How 'loyal servant' Mark Meadows played a 'pivotal' role in Trump’s attempted coup: report

The events that followed the 2020 presidential election were unprecedented in U.S. history. Never before had an incumbent president in the United States lost the popular vote by more than 7 million and watched his opponent win 306 electoral votes only to falsely claim that the election was stolen from him and make an unsuccessful coup attempt. And never before had an insurrectionist mob violently attacked and invaded the U.S. Capitol Building in the hope of stopping the peaceful transition of presidential power.
But all of those things happened after now-President Joe Biden defeated then-President Donald Trump in 2020, and one of Trump’s closest allies during his unsuccessful coup attempt was then-White House Chief of Staff Mark Meadows. Journalist Michael Kranish, in an article published by the Washington Post on May 9, takes an in-depth look at the prominent role Meadows played in that coup attempt.
NEW: "Mark asked me to do it." An @washingtonpost investigation into to Mark Meadows\u2019s final push to keep Trump in power. A thread:https://www.washingtonpost.com/politics/2022/05/09/inside-mark-meadowss-final-push-keep-trump-power/?tid=ss_tw\u00a0\u2026— Michael Kranish (@Michael Kranish) 1652099548
“Instead of echoing the (Trump) Administration’s own Justice Department to tell Trump that his claims of a stolen election were wrong,” Kranish explains, “Meadows went to extraordinary lengths to push Trump’s false assertions — particularly during a crucial three-week period starting with his trip to Atlanta and culminating in the violent insurrection on January 6, 2021.”
Kranish continues, “A review of Meadows’ actions in that period by the Washington Post — based on interviews, depositions, text messages, e-mails, congressional documents, recently published memoirs by key players and other material — shows how Meadows played a pivotal role in advancing Trump’s efforts to overturn the election. In doing so, Meadows ‘repeatedly violated’ legal guidance against trying to influence the Justice Department, according to a majority staff report of the Senate Judiciary Committee.”
Some right-wing Republicans refused to go along with the Big Lie in late 2020 and early 2021, including Georgia Gov. Brian Kemp, Arizona Gov. Doug Ducey and former U.S. Attorney General Bill Barr — and Trump angrily turned against them. But Meadows was an unwavering Big Lie supporter.
Democratic Rep. Jamie Raskin of Maryland told the Post, “Meadows was someone obviously central to the operations of the Trump White House and deeply implicated in Trump’s specific attempts to strip Biden of his Electoral College victory after the election. He was above all a loyal servant to Donald Trump regardless of the dictates of the law and the Constitution.”

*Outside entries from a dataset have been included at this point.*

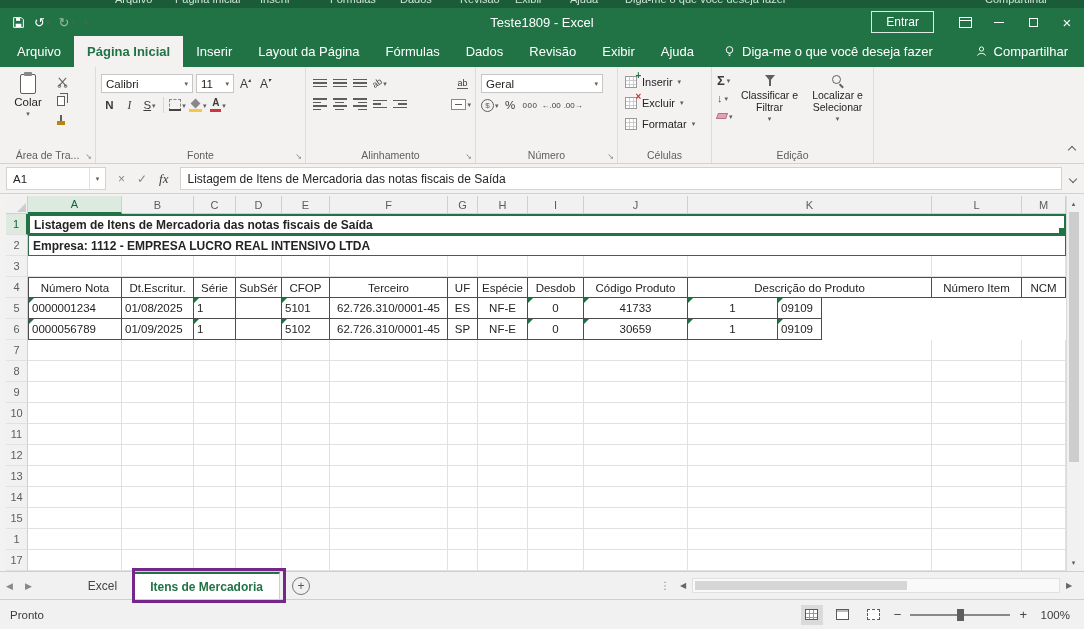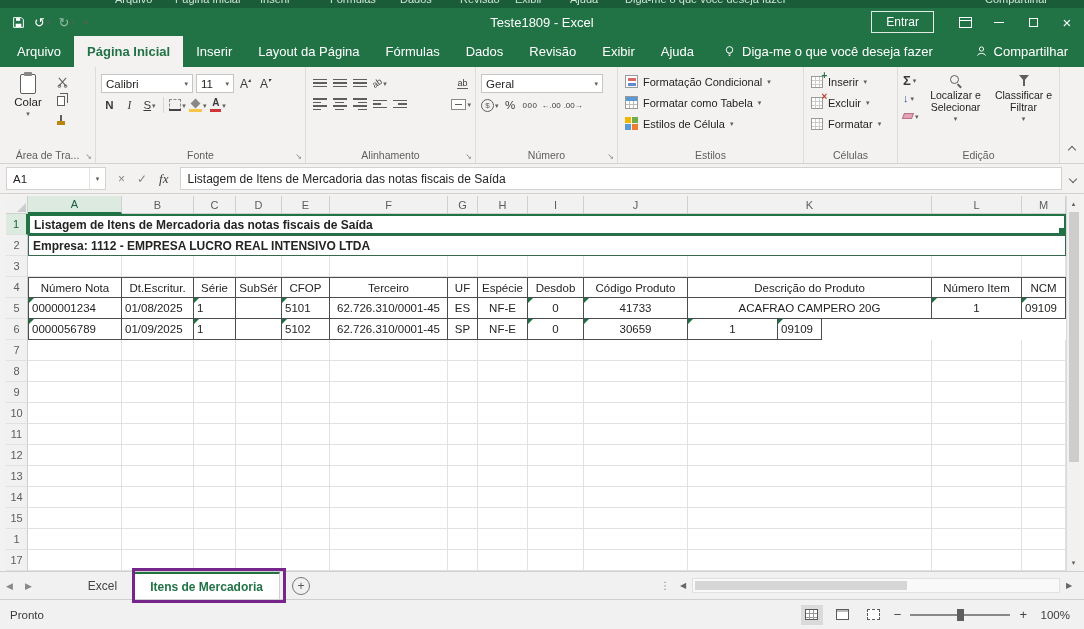"Formatação Condicional" div.rgroup { html: <div> <div> <i></i> <span>Formatação Condicional</span> <span>▾</span> </div> <div> <i></i> <span>Formatar como Tabela</span> <span>▾</span> </div> <div> <i></i> <span>Estilos de Célula</span> <span>▾</span> </div> <span>Estilos</span> </div> -> none }
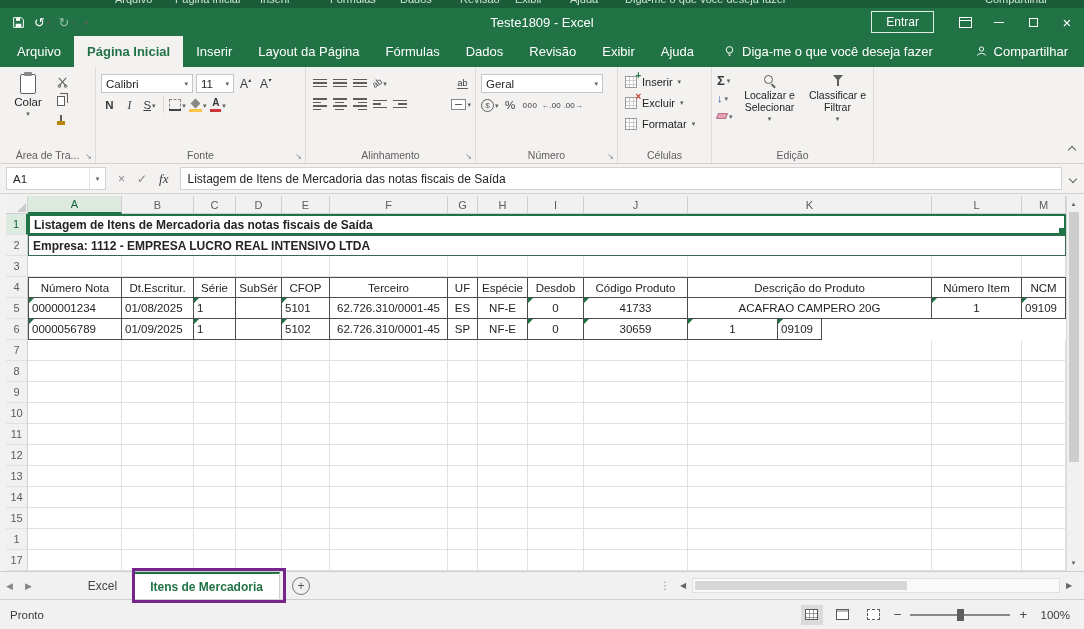"Localizar e Selecionar" div.big-btn { order: before "Classificar e Filtrar" -> after "Classificar e Filtrar" }
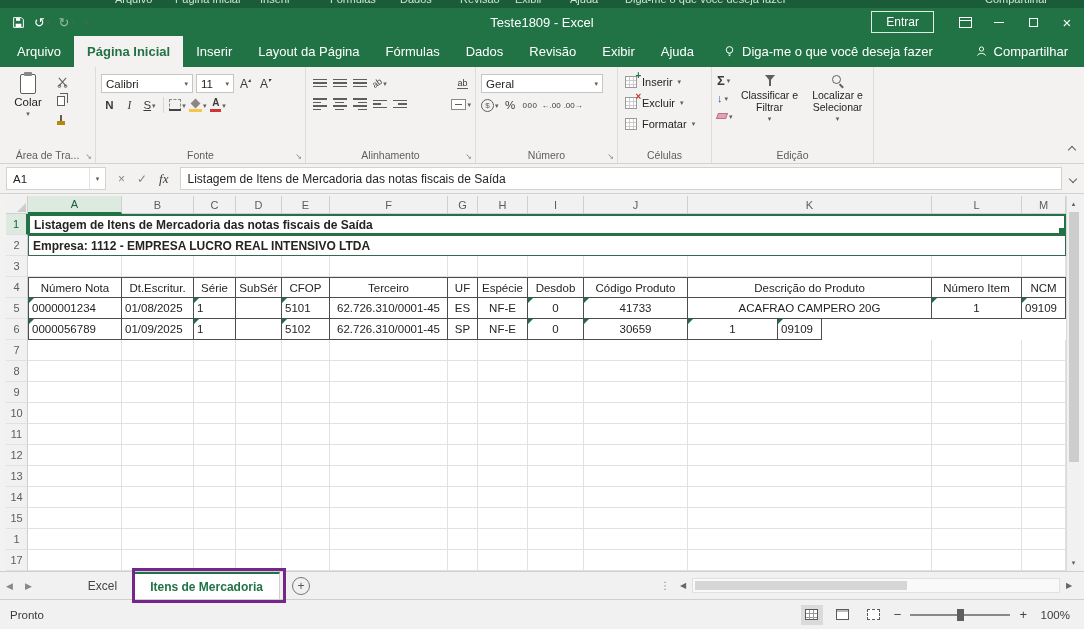"ACAFRAO CAMPERO 20G" div.tc { html: <div>ACAFRAO CAMPERO 20G</div> -> none }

Meadows, Kranish notes, “grantedthose peddling theories about a stolen election direct access to the Oval Office and personally connected some with the president, according to congressional reports and interviews with former White House officials.”
“He pressed the Justice Department to investigate spurious and debunked claims, including a bizarre theory that an Italian operation changed votes in the United States — an allegation a top Justice official called ‘pure insanity,’ according to e-mail correspondence released by congressional investigators,” Kranish writes. “He also pushed the Justice Department, unsuccessfully, to try to invalidate the election results in six states through federal court action. Now, Meadows’ actions are at the center of probes by both the House committee investigating the January 6, (2021) attack and the Justice Department, which is examining whether to press contempt-of-Congress charges against him and is conducting its own inquiry into the events surrounding the insurrection.”
Former White House Press Secretary Stephanie Grisham cites Meadows as an example of someone who didn’t hesitate to push the Big Lie in late 2020 and early 2021.
Grisham, author of the book “I’ll Take Your Questions Now: What I Saw At the Trump White House,” told the Post, “Anybody who participated in telling the president, 'We can take this back,’ has a role in all of this. He was allowing people to come into the White House who had this false information.… He was participating in these meetings that were causing the president to really believe in voter fraud.”
Grisham was the Trump Administration’s third of four White House press secretaries. During the final months of Trump’s presidency, that position was held by Kayleigh McEnany — now a MAGA pundit/carnival barker at Fox News. But Grisham, after being replaced by McEnany, maintained her White House presence by serving as then-First Lady Melania Trump’s chief of staff — a position she left after the January 6, 2021 attack.